In my personal life, I consider it a privilege to have lived in two contrasting worlds. I was born in the province and spent a good one third of my life in the farm – planting rice, corn and sugarcane with my father. After college, I lived in the city and worked as an accountant in the country’s central business district working for some really big and demanding clients. Facing a whole new arena of spreadsheets, tax returns, financial statements and conference calls, I realize that life as a farmer taught me important lessons – lessons that would equip me to face the world of finance and investments.
One important lesson I learned in farming is the importance of hard work and timing. Those two things went hand in hand in the farm.
I remember getting up in the wee hours of the morning while the sky was still at its darkest. I would awaken to the sound of Perry Como on the AM radio. My Dad would wake up ahead of us all and would already be making our breakfast. While the sun was still asleep, we would start work on the farm, tilling the damp, dark soil to plant sugar cane.
We used the sugarcane juice to make, Basi, which was a type of homemade wine which we sold in the marketplace. When making Basi, once you start, you can’t stop. Once you begin squeezing the juice from the sugarcane, you have to continue the whole process without pause until the wine is produced and bottled. Any delay and the Basi would turn to vinegar.
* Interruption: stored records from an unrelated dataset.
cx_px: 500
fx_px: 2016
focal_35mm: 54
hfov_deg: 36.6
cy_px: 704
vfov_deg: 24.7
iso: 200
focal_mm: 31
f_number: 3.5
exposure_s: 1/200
We would boil the sugarcane juice – if you want your Basi sweet, you boil it longer. If you want it tart, you boil it for a shorter while. But you definitely cannot stop or make a mistake with timing or all your hard work will end up as vinegar. We would usually finish by 1 AM. So that would have been straight 21 hours of work starting from 4 AM.
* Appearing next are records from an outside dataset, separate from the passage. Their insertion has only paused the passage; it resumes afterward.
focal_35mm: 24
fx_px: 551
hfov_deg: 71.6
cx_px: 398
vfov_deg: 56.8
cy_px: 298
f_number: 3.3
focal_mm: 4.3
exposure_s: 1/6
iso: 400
When I became an external auditor, I saw a lot of accountants resigning and giving up because the long working hours and the intense pressure was too much for them. For me, I thought it was still manageable, plus it paid more than selling Basi. Looking back, I now realize that my life in the farm built up my tolerance for hard work and long hours.
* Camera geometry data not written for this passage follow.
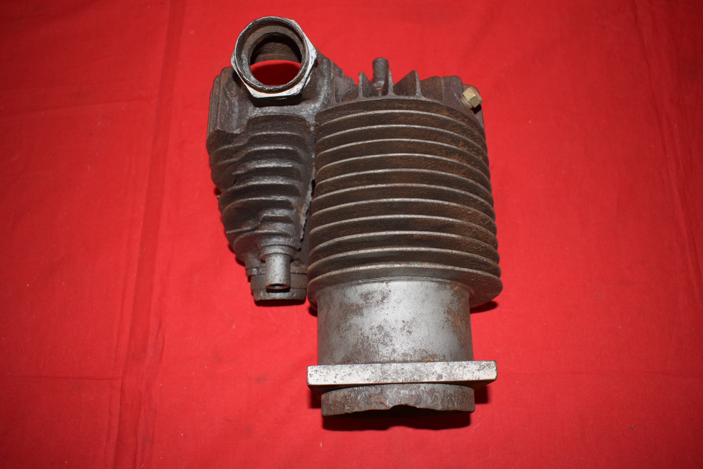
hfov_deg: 57.9
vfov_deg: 40.5
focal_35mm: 33
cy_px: 228
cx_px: 352
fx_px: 635
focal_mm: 21
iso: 640
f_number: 5
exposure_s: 1/160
It also taught me how to be alert with my investments through time. You cannot just leave a vat of sugarcane juice boiling on end. Similarly, you can’t just invest your money in a mutual fund or in bonds and forget about it. You need to monitor it constantly or you might end up with vinegar instead of wine. Just like I check the liquid level and the temperature of my Basi to know when it’s time to bottle it up, I have to monitor interest rates and market trends to know if it’s time for me to realize my gains or rebalance my investment portfolio.
Another time I look back to was when my mother bankrupted herself because of overexpansion. She wanted to be the biggest producer of Basi in our village. So she built a new and bigger warehouse, more vats, more equipment. She was going big time. Sadly, most of the people drinking Basi were from the older generation. At that time, they were dying off and their children didn’t really buy the product anymore. Just when my mother expanded, her customer base shriveled away. So the machines stopped and my mother closed shop and sold everything. Maybe if she just maintained a smaller level of operations, we could have continued with the business. My mom showed me how not to do it.
I usually dream of starting my own business now but I get scared knowing how a seemingly perfect business plan can go awry. Running an operating business can be complicated. You can’t just keep changing your mind about your investment if your assets are property, plant and equipment. At present, I’m happy with investing in more liquid assets such as mutual funds and stocks. I just need to constantly monitor and evaluate my strategy to adapt to changes in the market. For me it’s simpler that way.
Who knows? Maybe I’ll go back to the farm when I retire. Hopefully my investments will continue to provide me with passive income so I don’t have to depend on sugarcane wine for my finances. Nevertheless, in honor of my mother, I might start making a little bit of Basi again.